Important write-up for folks who are new to performance testing.

According to the Microsoft Developer Network the Performance Testing Methodology consists of the following activities:

  1. Identify the Test Environment. Identify the physical test environment and the production environment as well as the tools and resources available to the test team. The physical environment includes hardware, software, and network configurations. Having a thorough understanding of the entire test environment at the outset enables more efficient test design and planning and helps you identify testing challenges early in the project. In some situations, this process must be revisited periodically throughout the project’s life cycle.
  2. Identify Performance Acceptance Criteria. Identify the response time, throughput, and resource-use goals and constraints. In general, response time is a user concern, throughput is a business concern, and resource use is a system concern. Additionally, identify project success criteria that may not be captured by those goals and constraints; for example, using performance tests to evaluate which combination of configuration settings will result in the most desirable performance characteristics.

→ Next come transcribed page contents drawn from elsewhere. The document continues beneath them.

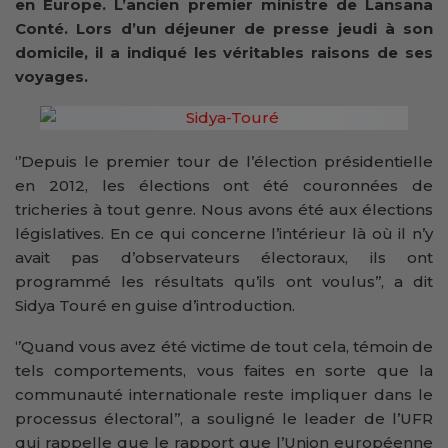
en Europe. L’ancien premier ministre de Lansana
Conté. Lors d’un déjeuner de presse jeudi à son
domicile, il a indiqué les véritables raisons de ses
voyages.
‘’Depuis le premier tour de l’élection présidentielle
en 2012, les élections ont été couronnées de
tricheries à tout genre. Nous avons été aux élections
législatives. En ce qui concerne l’intérieur là où il n’y
avait pas d’observateurs électoraux, ils ont
programmé les résultats qu’ils ont voulus’’, a dit
Sidya Touré en guise d’introduction.
‘’Quand vous avez été victime de tout cela, témoin de
tels comportements, vous faites en sorte que la
communauté internationale reste impliquer dans le
processus électoral’’, a souligné le leader de l’UFR
qui rappelle que le rapport que l’Union européenne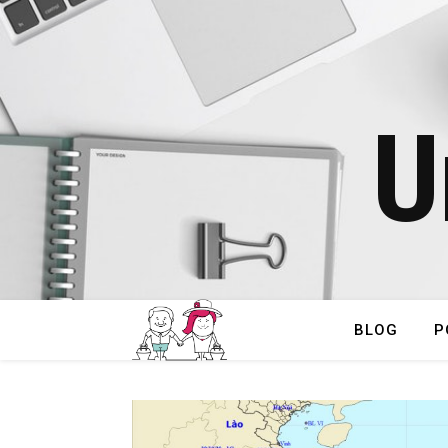
U
BLOG
P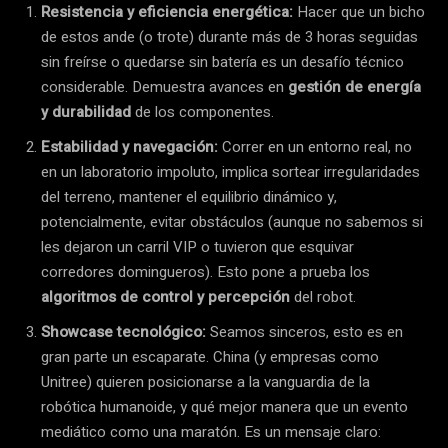
Resistencia y eficiencia energética:
Hacer que un bicho
de estos ande (o trote) durante más de 3 horas seguidas
sin freírse o quedarse sin batería es un desafío técnico
considerable. Demuestra avances en
gestión de energía
y durabilidad
de los componentes.
Estabilidad y navegación:
Correr en un entorno real, no
en un laboratorio impoluto, implica sortear irregularidades
del terreno, mantener el equilibrio dinámico y,
potencialmente, evitar obstáculos (aunque no sabemos si
les dejaron un carril VIP o tuvieron que esquivar
corredores domingueros). Esto pone a prueba los
algoritmos de control y percepción
del robot.
Showcase tecnológico:
Seamos sinceros, esto es en
gran parte un escaparate. China (y empresas como
Unitree) quieren posicionarse a la vanguardia de la
robótica humanoide, y qué mejor manera que un evento
mediático como una maratón. Es un mensaje claro: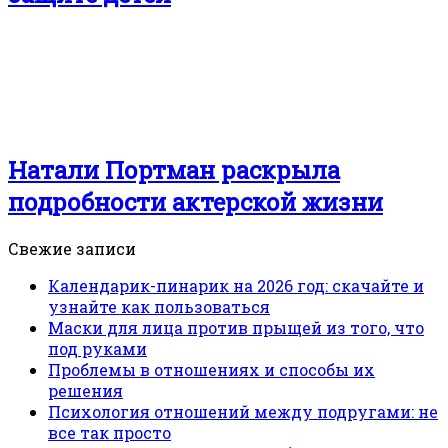
Натали Портман раскрыла
подробности актерской жизни
Свежие записи
Календарик-пинарик на 2026 год: скачайте и
узнайте как пользоваться
Маски для лица против прыщей из того, что
под руками
Проблемы в отношениях и способы их
решения
Психология отношений между подругами: не
все так просто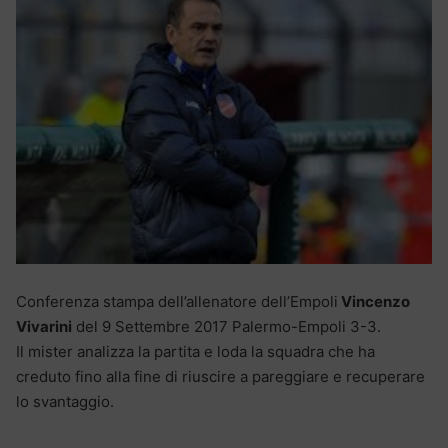
Conferenza stampa dell’allenatore dell’Empoli
Vincenzo
Vivarini
del 9 Settembre 2017 Palermo-Empoli 3-3.
Il mister analizza la partita e loda la squadra che ha
creduto fino alla fine di riuscire a pareggiare e recuperare
lo svantaggio.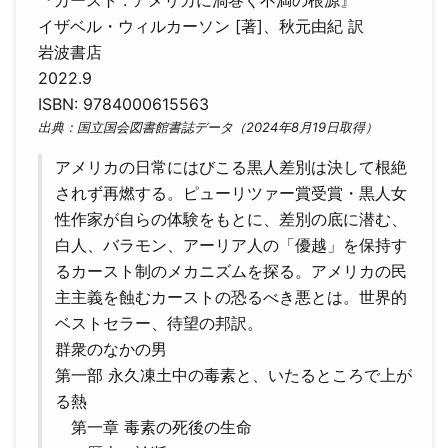
『カースト : アメリカに渦巻く不満の根源』
イザベル・ウィルカーソン [著]、秋元由紀 訳
岩波書店
2022.9
ISBN: 9784000615563
出典：国立国会図書館書誌データ（2024年8月19日取得）
アメリカの日常にはびこる黒人差別は決して根絶
されず再燃する。ピューリツァー賞受賞・黒人女
性作家が自らの体験をもとに、差別の底に潜む、
白人、バラモン、アーリア人の「優越」を保持す
るカースト制のメカニズムを探る。アメリカの民
主主義を蝕むカーストの恐るべき悪とは。世界的
ベストセラー、待望の邦訳。
群衆のなかの男
第一部 永久凍土中の毒素と、いたるところで上が
る熱
第一章 毒素の死後の生命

  3. Plan and Design Tests. Identify key scenarios, determine variability among representative users and how to simulate that variability, define test data, and establish metrics to be collected. Consolidate this information into one or more models of system usage to be implemented, executed, and analyzed.
  4. Configure the Test Environment. Prepare the test environment, tools, and resources necessary to execute each strategy, as features and components become available for test. Ensure that the test environment is instrumented for resource monitoring as necessary.
  5. Implement the Test Design. Develop the performance tests in accordance with the test design.
  6. Execute the Test. Run and monitor your tests. Validate the tests, test data, and results collection. Execute validated tests for analysis while monitoring the test and the test environment.
  7. Analyze Results, Tune, and Retest. Analyse, Consolidate and share results data. Make a tuning change and retest. Compare the results of both tests. Each improvement made will return smaller improvement than the previous improvement. When do you stop? When you reach a CPU bottleneck, the choices then are either improve the code or add more CPU.